“You Should Have Better Results Than This by Now”
One of the difficulties of researching at post-graduate level is that your project will be unique. This is, of course, by design. Your project will have been designed to make an original contribution to knowledge, which means no one else in the world will ever have run this exact project before.
This can make it difficult to gauge exactly where you are and to confidently assess your progress. There is no other project against which you can easily compare your progress. As a result, it is easy to fall into the trap of thinking that you should be further on, should have more, better results and should be clearer on what the ultimate findings of your project will be.
This can be further exacerbated if you hear this message from others in your community – other students and academics.

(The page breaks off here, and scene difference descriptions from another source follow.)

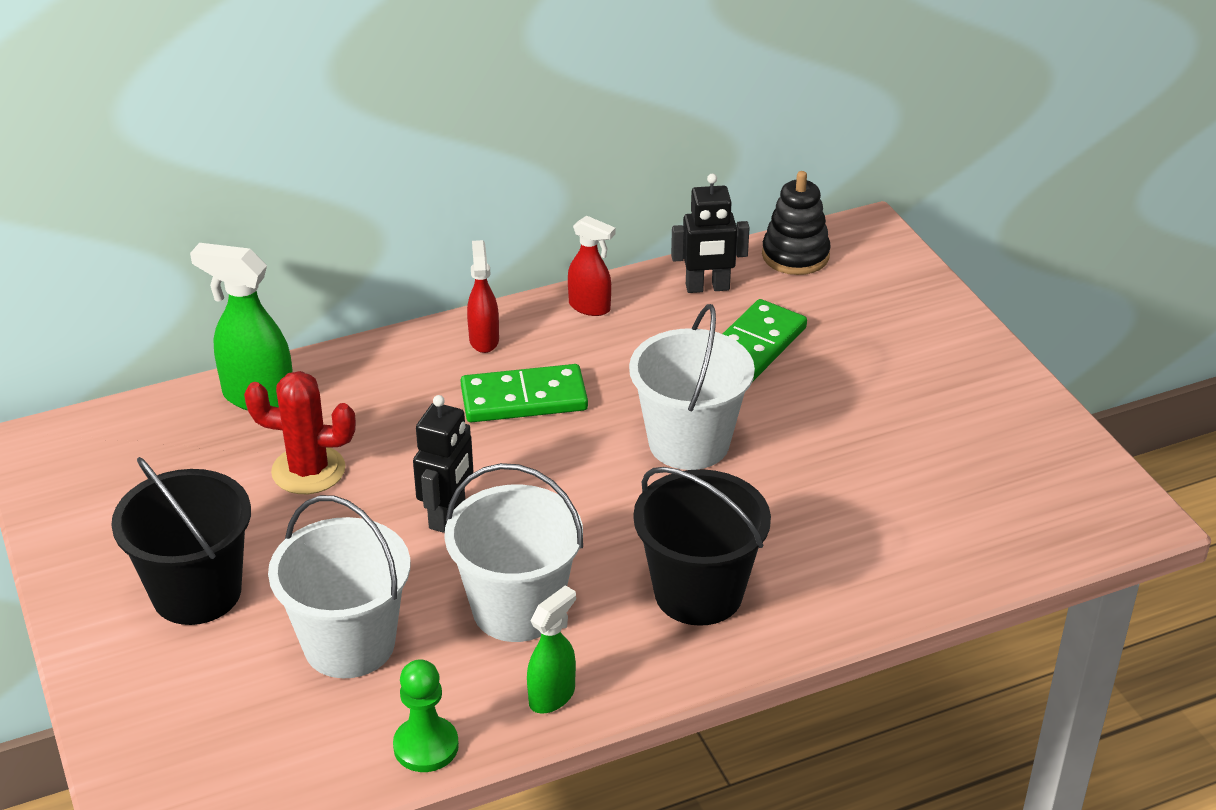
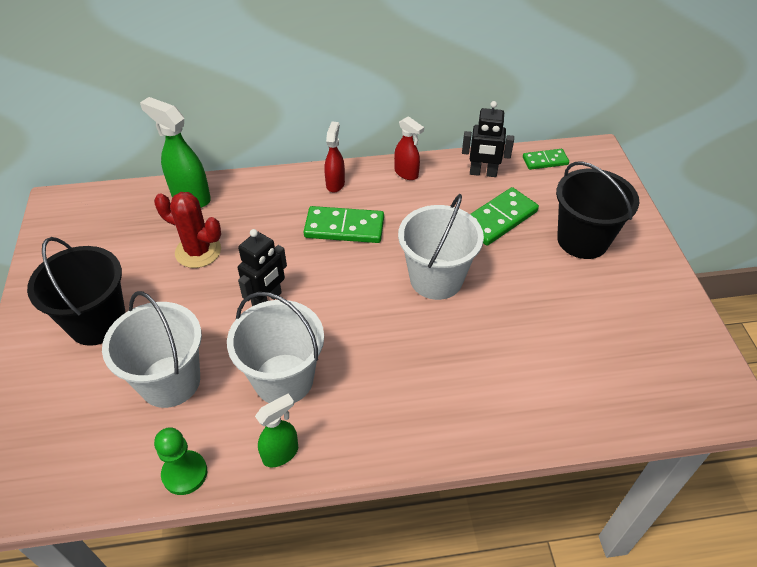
camera: 15 degrees right, 10 degrees up
black bucket [633,467,771,626] -> black bucket moved to [556,162,639,259]
black stacking toy [762,171,831,275] -> green domino [523,149,569,170]

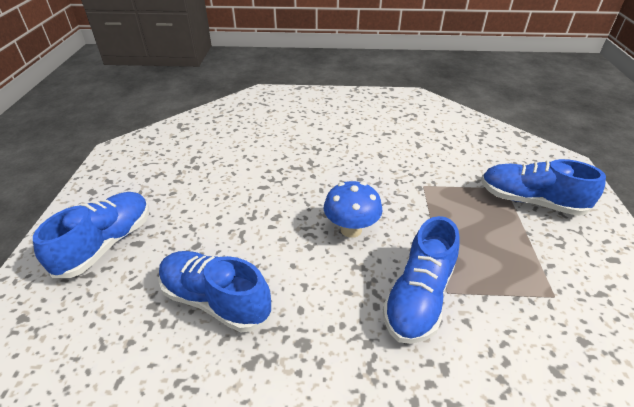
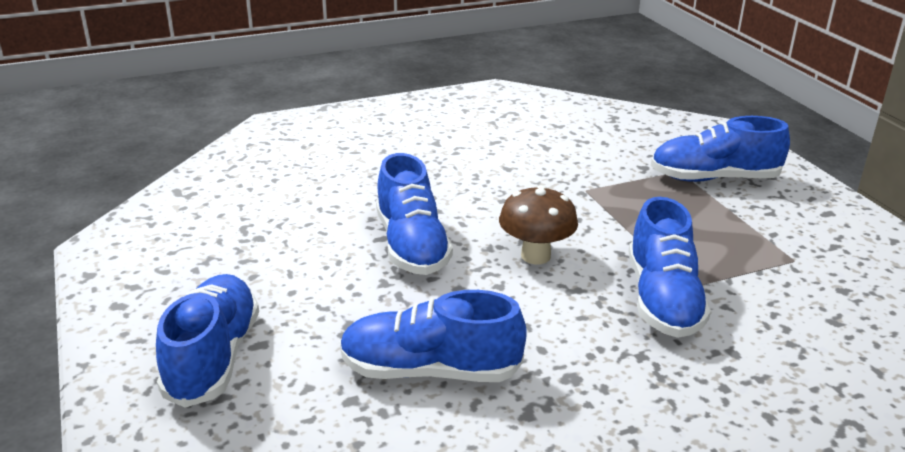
camera: 25 degrees left, 10 degrees down
blue mushroom [324,181,383,238] -> brown mushroom [499,185,578,264]
none -> blue shoe [376,153,453,275]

Unfortunately, many members of academic staff and research managers will have a focus on ensuring that their department is able to make a good contribution to REF. This isn’t their fault, the system creates this pressure but it can lead to them encouraging PGR students to be producing publishable results quickly.
Comparing yourself with other students can also be a trap. The truth of research is that some projects quickly produce results and some don’t until almost the very end. This doesn’t make one project better than the other- it just means they are different. But if you get drawn into comparing yourself with other people’s research, it can mislead you and undermine your confidence.
It is important to remember and focus upon the purpose, aim and methodology of your project. Use the structures of your degree to help you maintain confidence that you are progressing (see “Using the Structure of the Research Degree to Help you“) and speak to your supervisor regularly.
It can also be helpful to remember that negative results are not a sign of failure – they are evidence. If something doesn’t work, that is learning. As Popper pointed out, in science we can’t truly prove anything, we can only disprove. If your negative results have disproven something then that is evidence and learning.
Focus on what you have learned, on your project design and why you chose this area of study and remember, no matter what results you produce, anxiety will still try to tell you that they aren’t good enough. Let the anxiety voice go and trust that with sensible hard work, your research will produce the results that you need in time.